====== AVAILABLE DATA

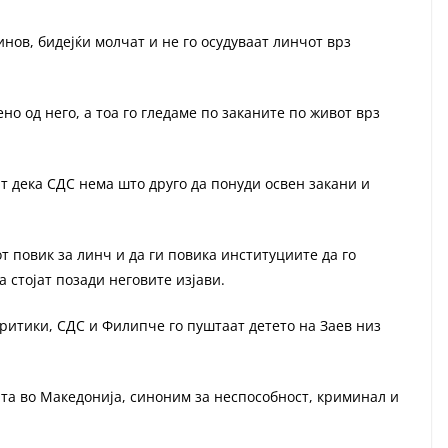
инов, бидејќи молчат и не го осудуваат линчот врз
ено од него, а тоа го гледаме по заканите по живот врз
т дека СДС нема што друго да понуди освен закани и
т повик за линч и да ги повика институциите да го
а стојат позади неговите изјави.
ритики, СДС и Филипче го пуштаат детето на Заев низ
та во Македонија, синоним за неспособност, криминал и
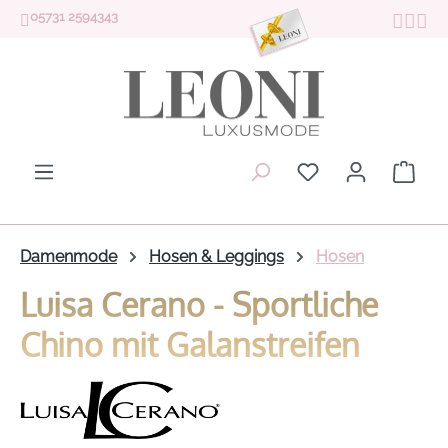
05731 2594343
Zum Hauptinhalt springen
Du hast 0 Produk
Ware
Damenmode
Hosen & Leggings
Hosen
Luisa Cerano - Sportliche
Chino mit Galanstreifen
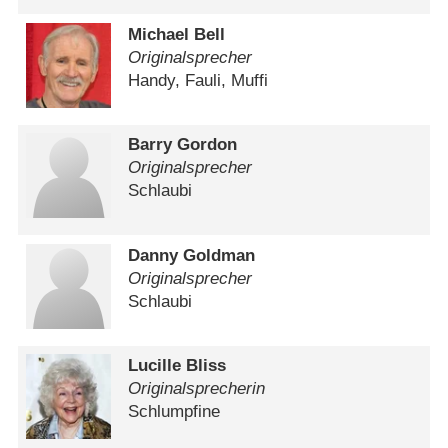
Michael Bell
Originalsprecher
Handy, Fauli, Muffi
Barry Gordon
Originalsprecher
Schlaubi
Danny Goldman
Originalsprecher
Schlaubi
Lucille Bliss
Originalsprecherin
Schlumpfine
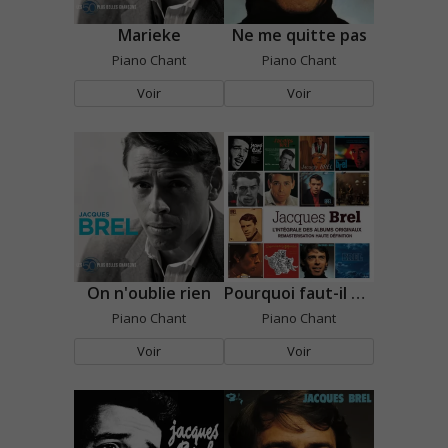
Marieke
Ne me quitte pas
Piano Chant
Piano Chant
Voir
Voir
On n'oublie rien
Pourquoi faut-il que les hommes s'ennuient?
Piano Chant
Piano Chant
Voir
Voir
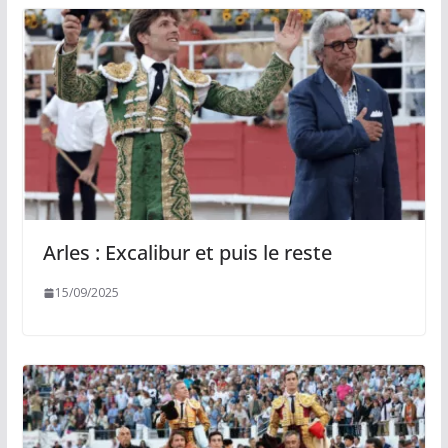
Arles : Excalibur et puis le reste
15/09/2025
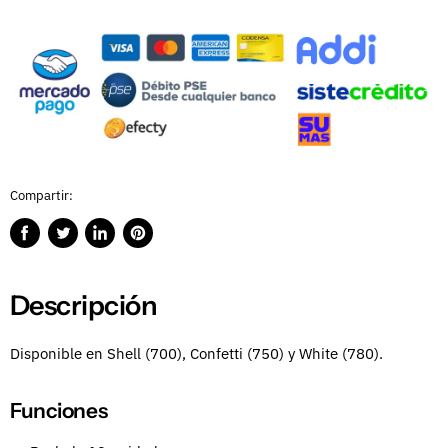
Compartir:
Compartir
Publicar
Compartir
Guardar
en
en
en
en
Facebook
Twitter
LinkedIn
Pinterest
Descripción
Disponible en Shell (700), Confetti (750) y White (780).
Funciones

============

*WORK ORDER*:
Restate the material word for word; no picture should appear in the copy.

*RESULT*:
инов, бидејќи молчат и не го осудуваат линчот врз
ено од него, а тоа го гледаме по заканите по живот врз
т дека СДС нема што друго да понуди освен закани и
т повик за линч и да ги повика институциите да го
а стојат позади неговите изјави.
ритики, СДС и Филипче го пуштаат детето на Заев низ
та во Македонија, синоним за неспособност, криминал и
05731 2594343
Zum Hauptinhalt springen
Du hast 0 Produk
Ware
Damenmode
Hosen & Leggings
Hosen
Luisa Cerano - Sportliche
Chino mit Galanstreifen
Michael Bell
Originalsprecher
Handy, Fauli, Muffi
Barry Gordon
Originalsprecher
Schlaubi
Danny Goldman
Originalsprecher
Schlaubi
Lucille Bliss
Originalsprecherin
Schlumpfine
Marieke
Ne me quitte pas
Piano Chant
Piano Chant
Voir
Voir
On n'oublie rien
Pourquoi faut-il que les hommes s'ennuient?
Piano Chant
Piano Chant
Voir
Voir
Arles : Excalibur et puis le reste
15/09/2025
Compartir:
Compartir
Publicar
Compartir
Guardar
en
en
en
en
Facebook
Twitter
LinkedIn
Pinterest
Descripción
Disponible en Shell (700), Confetti (750) y White (780).
Funciones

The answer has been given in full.